A nurse is reviewing the medical record of a client. Click to highlight below the findings that require immediate follow-up.
- A. Neurological: Alert and oriented to person, place, and time; deep tendon reflexes 4+
- B. Musculoskeletal: Generalized weakness with equal bilateral muscle strength and mild leg cramping
- C. Respiratory: Lungs clear
- D. Cardiovascular: Heart rate irregular, Heart rate 95/min
- E. Gastrointestinal: Bowel sounds hyperactive x 4 quadrants
Correct Answer: D
Rationale: An irregular heart rate (D) requires immediate follow-up due to potential arrhythmia risks.
A nurse is caring for a client who is receiving detoxification treatment for an opioid use disorder.

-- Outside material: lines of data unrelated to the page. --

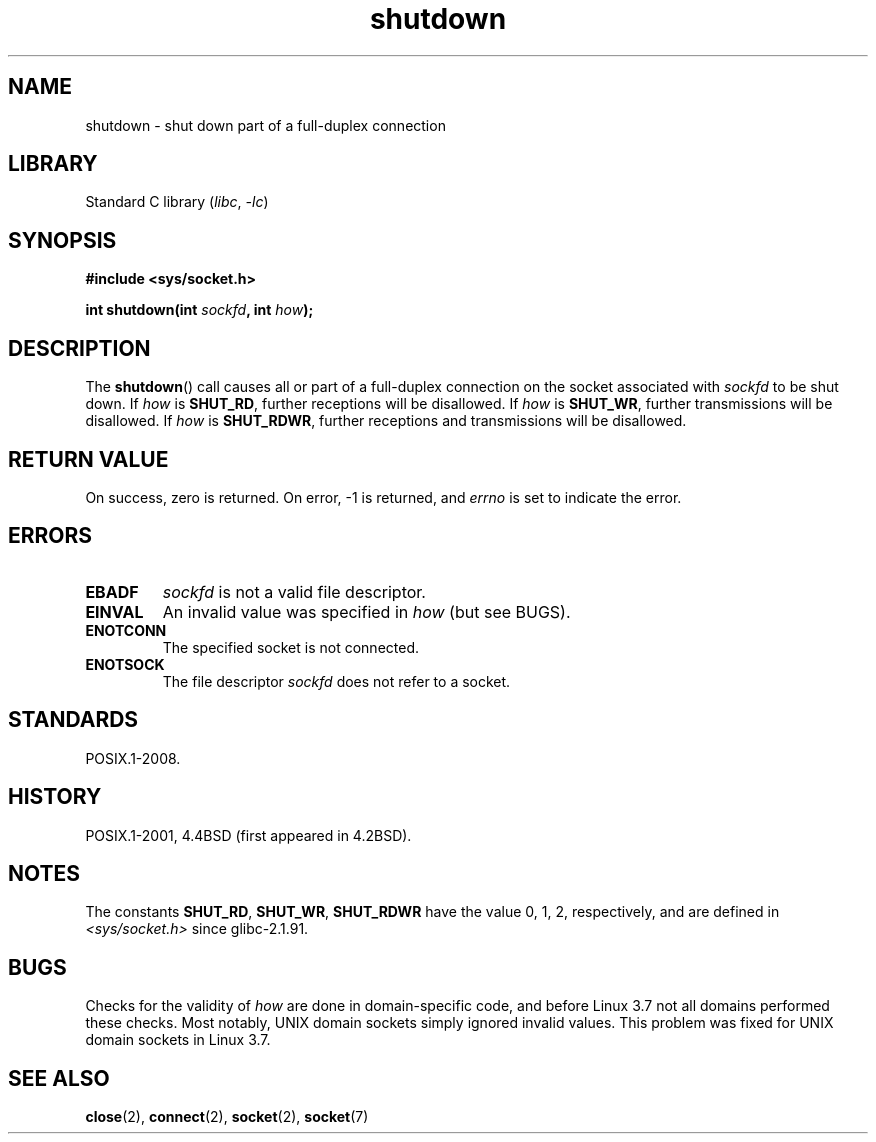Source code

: .\" Copyright (c) 1983, 1991 The Regents of the University of California.
.\" All rights reserved.
.\"
.\" SPDX-License-Identifier: BSD-4-Clause-UC
.\"
.\"     $Id: shutdown.2,v 1.1.1.1 1999/03/21 22:52:23 freitag Exp $
.\"
.\" Modified Sat Jul 24 09:57:55 1993 by Rik Faith <faith@cs.unc.edu>
.\" Modified Tue Oct 22 22:04:51 1996 by Eric S. Raymond <esr@thyrsus.com>
.\" Modified 1998 by Andi Kleen
.\"
.TH shutdown 2 (date) "Linux man-pages (unreleased)"
.SH NAME
shutdown \- shut down part of a full-duplex connection
.SH LIBRARY
Standard C library
.RI ( libc ", " \-lc )
.SH SYNOPSIS
.nf
.B #include <sys/socket.h>
.PP
.BI "int shutdown(int " sockfd ", int " how );
.fi
.SH DESCRIPTION
The
.BR shutdown ()
call causes all or part of a full-duplex connection on the socket
associated with
.I sockfd
to be shut down.
If
.I how
is
.BR SHUT_RD ,
further receptions will be disallowed.
If
.I how
is
.BR SHUT_WR ,
further transmissions will be disallowed.
If
.I how
is
.BR SHUT_RDWR ,
further receptions and transmissions will be disallowed.
.SH RETURN VALUE
On success, zero is returned.
On error, \-1 is returned, and
.I errno
is set to indicate the error.
.SH ERRORS
.TP
.B EBADF
.I sockfd
is not a valid file descriptor.
.TP
.B EINVAL
An invalid value was specified in
.I how
(but see BUGS).
.TP
.B ENOTCONN
The specified socket is not connected.
.TP
.B ENOTSOCK
The file descriptor
.I sockfd
does not refer to a socket.
.SH STANDARDS
POSIX.1-2008.
.SH HISTORY
POSIX.1-2001, 4.4BSD
(first appeared in 4.2BSD).
.SH NOTES
The constants
.BR SHUT_RD ,
.BR SHUT_WR ,
.B SHUT_RDWR
have the value 0, 1, 2,
respectively, and are defined in
.I <sys/socket.h>
since glibc-2.1.91.
.SH BUGS
Checks for the validity of
.I how
are done in domain-specific code,
and before Linux 3.7 not all domains performed these checks.
.\" https://bugzilla.kernel.org/show_bug.cgi?id=47111
Most notably, UNIX domain sockets simply ignored invalid values.
This problem was fixed for UNIX domain sockets
.\" commit fc61b928dc4d72176cf4bd4d30bf1d22e599aefc
.\" and for DECnet sockets in commit 46b66d7077b89fb4917ceef19b3f7dd86055c94a
in Linux 3.7.
.SH SEE ALSO
.BR close (2),
.BR connect (2),
.BR socket (2),
.BR socket (7)
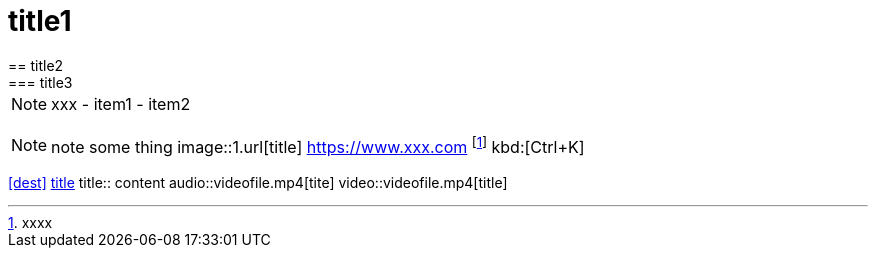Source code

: = title1
== title2
=== title3
NOTE: xxx
- item1
- item2
[, c]
----
----
NOTE: note some thing
// this is a comment
image::1.url[title]
https://www.xxx.com
footnote:[xxxx]
kbd:[Ctrl+K]
|===
|===
<<dest>>
<<dest,title>>
title:: content
audio::videofile.mp4[tite]
video::videofile.mp4[title]
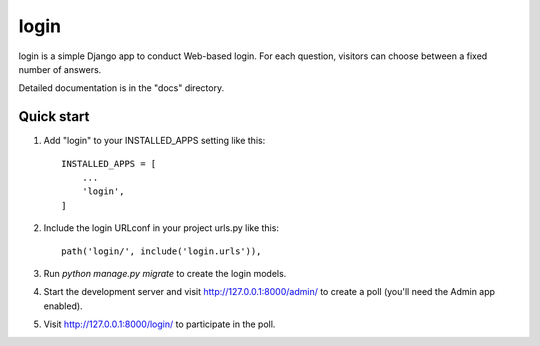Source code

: =====
login
=====

login is a simple Django app to conduct Web-based login. For each
question, visitors can choose between a fixed number of answers.

Detailed documentation is in the "docs" directory.

Quick start
-----------

1. Add "login" to your INSTALLED_APPS setting like this::

    INSTALLED_APPS = [
        ...
        'login',
    ]

2. Include the login URLconf in your project urls.py like this::

    path('login/', include('login.urls')),

3. Run `python manage.py migrate` to create the login models.

4. Start the development server and visit http://127.0.0.1:8000/admin/
   to create a poll (you'll need the Admin app enabled).

5. Visit http://127.0.0.1:8000/login/ to participate in the poll.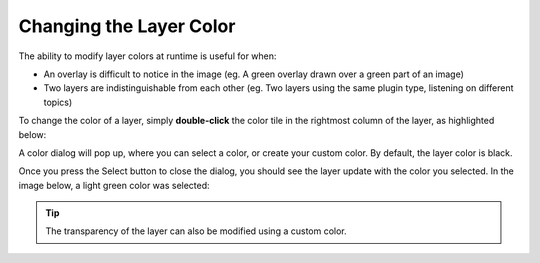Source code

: Changing the Layer Color
########################

The ability to modify layer colors at runtime is useful for when:

* An overlay is difficult to notice in the image (eg. A green overlay drawn over a green part of an image)
* Two layers are indistinguishable from each other (eg. Two layers using the same plugin type, listening on different topics)

To change the color of a layer, simply **double-click** the color tile in the rightmost column of
the layer, as highlighted below:

.. image:: images/color_column.png
  :align: center

A color dialog will pop up, where you can select a color, or create your custom color.
By default, the layer color is black.

.. image:: images/color_dialog.png
  :align: center

Once you press the Select button to close the dialog, you should see the layer update with the color
you selected. In the image below, a light green color was selected:

.. image:: images/green_layer.png
  :align: center

.. tip::

  The transparency of the layer can also be modified using a custom color.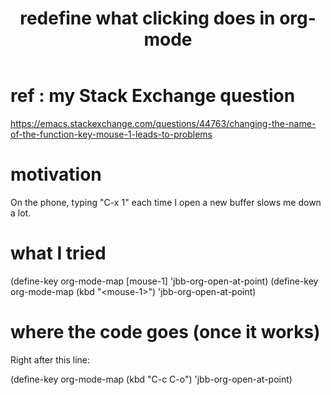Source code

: :PROPERTIES:
:ID:       0d895250-548c-410a-b1f2-3317e89e9aa5
:END:
#+title: redefine what clicking does in org-mode
* ref : my Stack Exchange question
  https://emacs.stackexchange.com/questions/44763/changing-the-name-of-the-function-key-mouse-1-leads-to-problems
* motivation
  On the phone, typing "C-x 1" each time I open a new buffer
  slows me down a lot.
* what I tried
  (define-key org-mode-map [mouse-1]         'jbb-org-open-at-point)
  (define-key org-mode-map (kbd "<mouse-1>") 'jbb-org-open-at-point)
* where the code goes (once it works)
  Right after this line:

  (define-key org-mode-map (kbd "C-c C-o")   'jbb-org-open-at-point)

As the nurse is preparing to administer a methadone IM injection, the client tells the nurse, 'I am afraid of needles.' Which of the following actions should the nurse take?
- A. Request a change in the medication route to PO.
- B. Remind the client that they must receive the medication as prescribed.
- C. Tell the client not to worry because the pain will be temporary.
- D. Ask one of the client's loved ones to encourage them to receive the IM
Correct Answer: A
Rationale: Requesting a PO route addresses the client's fear while ensuring treatment continuity.
A nurse is preparing to administer medications to a client. Which of the following pieces of information should the nurse use as a client identifier?
- A. Photograph
- B. Medical diagnosis
- C. Room number
- D. Age
Correct Answer: A
Rationale: A photograph is a reliable identifier per safety standards.
The nurse is reinforcing discharge teaching with the client and their caregiver. Which of the following information should the nurse include? Select all that apply.
- A. Ensure the oxygen delivery system is at least 8 feet from any heat source
- B. Adjust the oxygen flow rate as needed to ease breathing.
- C. Take antibiotic medication with or without food.
- D. Decrease the steroid dose each day.
- E. Take antibiotics for 10 days.
- F. Store the oxygen cylinder wrench with the oxygen tank.
- G. Take steroid medication in the morning.
Correct Answer: A,E,F,G
Rationale: A: Safety precaution. E: Standard antibiotic duration. F: Accessibility for emergencies. G: Morning steroids reduce adrenal suppression.